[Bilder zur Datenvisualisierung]
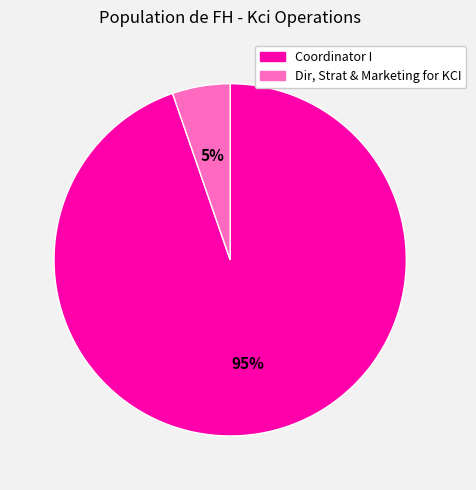

Which has a higher value, Coordinator I or Dir, Strat & Marketing for KCI?

Coordinator I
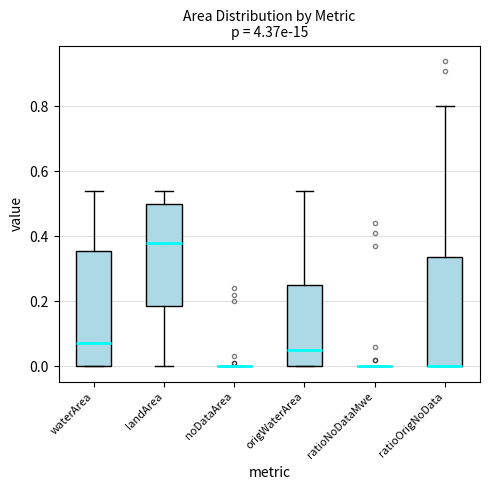

Where does the upper whisker of the box for landArea end on the y-axis? The values are not printed on the chart, so give them approximately, as read against the axis.

0.54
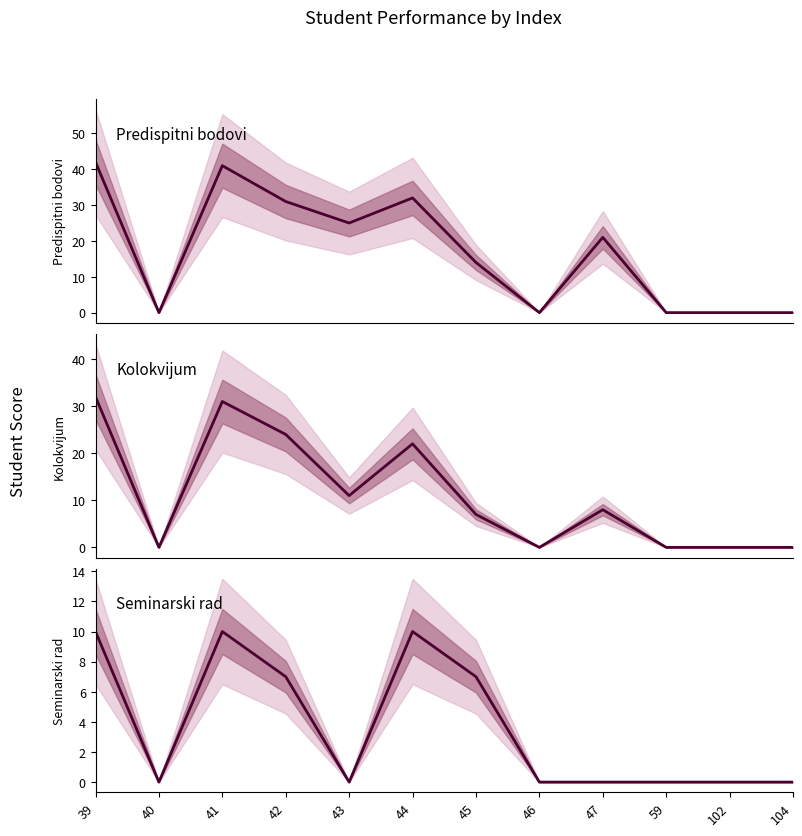

At which category does the chart reach its minimum across all series?

40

▸ Zur Aufgabe:
Gib alle Einträge Zeile für Zeile unverändert zurück. Lass dabei die Bilder weg.

▸ Hier die Antwort:
Which has a higher value, Coordinator I or Dir, Strat & Marketing for KCI?

Coordinator I

Where does the upper whisker of the box for landArea end on the y-axis? The values are not printed on the chart, so give them approximately, as read against the axis.

0.54

At which category does the chart reach its minimum across all series?

40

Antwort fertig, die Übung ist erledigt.